This used to be the happiest morning of the week for him. Now, the reminder of his greatest joy only adds to my own sadness. I stare down the driveway, and it seems like a long hard road of sorrow.
He never understood days of the week really, nor could he understand the inherent uncertainty of newspaper delivery. Mondays and Tuesdays were met with confusion and disappointment. Nothing today? Why? Missed deliveries seemed to shake his faith in humanity. Why isn’t it here? Should I check again? Yet he never grew cynical. His faith in newspaper circulation remained unwavering.
Wednesday, when deliveries resumed for the week, were filled with joy, and Thursdays — ah Thursdays! — were the best of all. On Thursdays, our daily Houston Chronicle was joined by The Villager, a free-throw weekly that was a guaranteed bonus. Even if the Chronicle didn’t show up, the Villager was always there, light and tightly wrapped, as if it were made to be carried in the soft spot of his mouth. On Thursdays, he got to make a second trip down the drive. For him, double the work meant double the joy.
Sometimes, he would bound down the drive, so overwhelmed by the options that he would pick up one, drop it, and pick up the other. He might repeat this ritual three or four times, unable to decide which to bring first.

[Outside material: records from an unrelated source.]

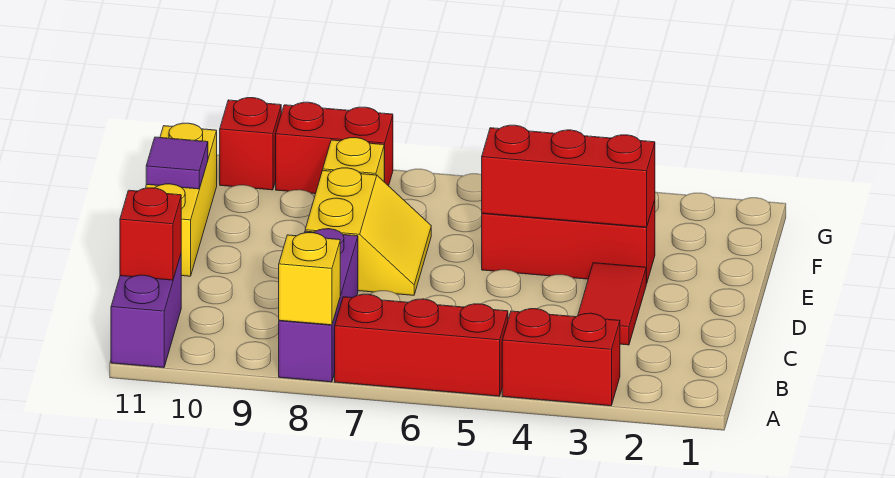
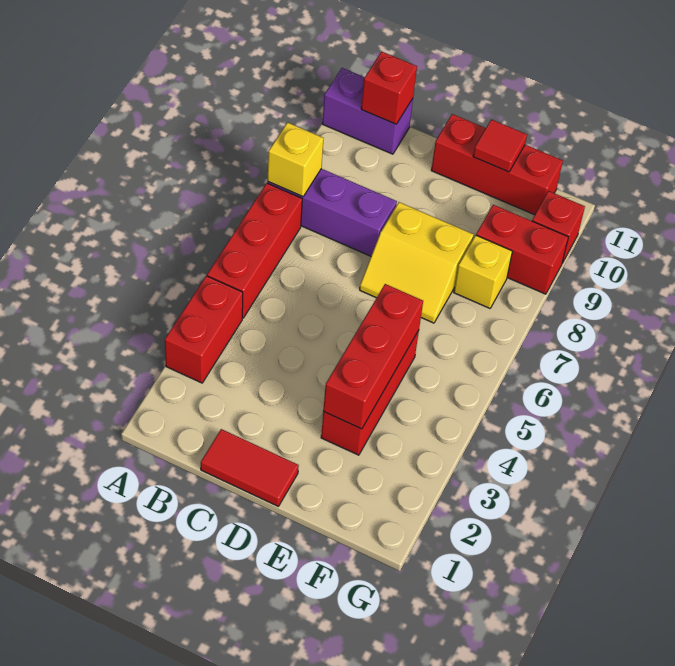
red 1x2 tile [578,263,646,345] -> red 1x2 tile moved to [201,429,299,506]
yellow 1x3 brick [146,123,217,276] -> red 1x3 brick [431,114,563,215]
purple 1x1 tile [146,137,208,189] -> red 1x1 tile [473,119,527,172]
red 1x2 brick [276,102,393,194] -> red 1x2 brick turned to [476,205,568,294]

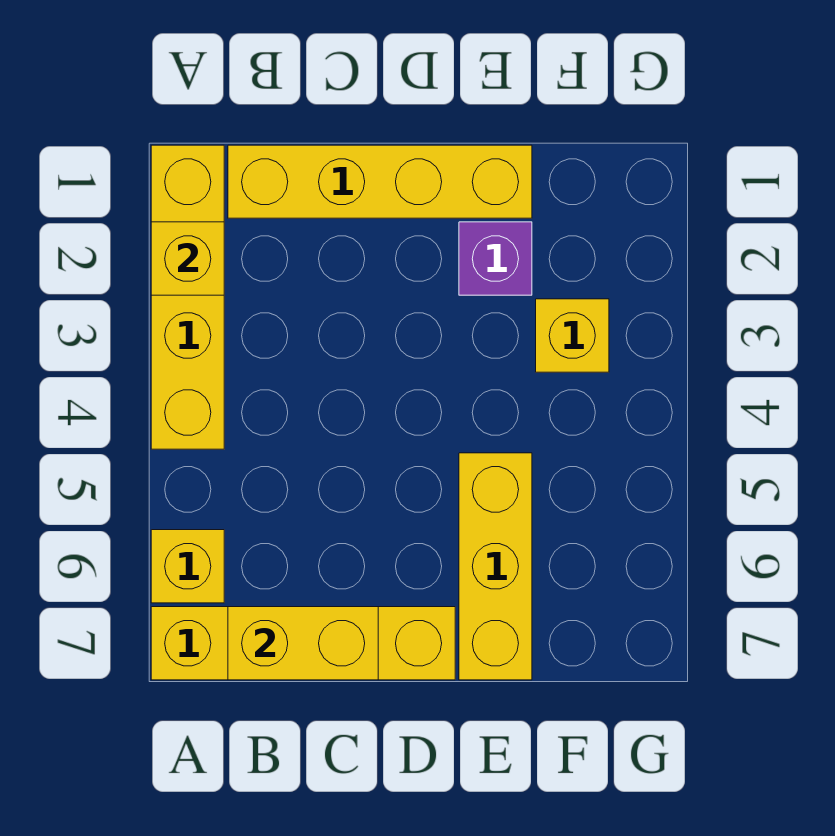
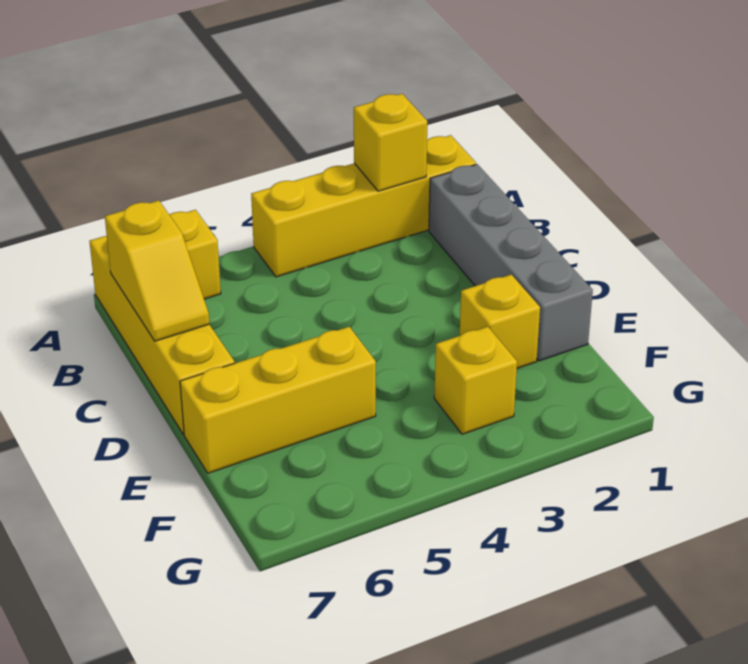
yellow 1x4 brick [228,145,532,218] -> grey 1x4 brick [429,164,593,361]
yellow 1x2 brick [228,607,378,680] -> yellow 1x2 slope [105,201,210,341]
purple 1x1 brick [459,222,532,295] -> yellow 1x1 brick [460,275,540,368]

And if the Chronicle didn’t come on a particular Thursday, then he would make a detour on his second trip, darting for the neighbor’s drive to retrieve their Villager.
I once tried to make him put it back. He didn’t understand, dancing around me as I pointed toward the neighbors’ yard in admonishment. I pulled the paper from his mouth and tossed it back. He ran and got it again, his tail wagging so hard it slapped his sides. Over my exasperation, I heard my neighbor laughing. He’d seen the whole spectacle. Let him keep it, he said. Who could even think about impeding such happiness?
On Thursday nights, returning from his walk, he would scour the street, scooping up any Villagers that had been left in the driveway. Some people just didn’t appreciate the news the way he did.
In rain, sweltering heat, cold and ice, he found joy in the simple journey to the curb and back, and he dispatched his duties faithfully, eagerly, and yes, relentlessly.
He died on Monday morning, when no newspapers came. Now, it’s Thursday, his happiest day. I see the papers in the drive — the Chronicle and the Villager. Perhaps I’ll go get them later, but I will be walking slowly, reluctantly, where he bounded, tail wagging. When I return, the others, who never learned to retrieve, will not greet me at the door with envy or admiration (I never knew which). Perhaps, instead, I’ll leave the papers on the pavement, a monument for a great and loyal friend.
Eugene O’Neill, a Dalmatian owner, once speculated that in death, dogs would find “a Paradise where one is always young and full-bladdered; where all the day one dillies and dallies with an amorous multitude of houris, beautifully spotted; where jack rabbits that run fast but not too fast (like the houris) are as the sands of the desert; where each blissful hour is mealtime; where in long evenings there are a million fireplaces with logs forever burning, and one curls oneself up and blinks into the flames and nods and dreams, remembering the old brave days on earth, and the love of one’s Master and Mistress.”
And newspapers. Driveways filled with newspapers waiting to be brought to the porch.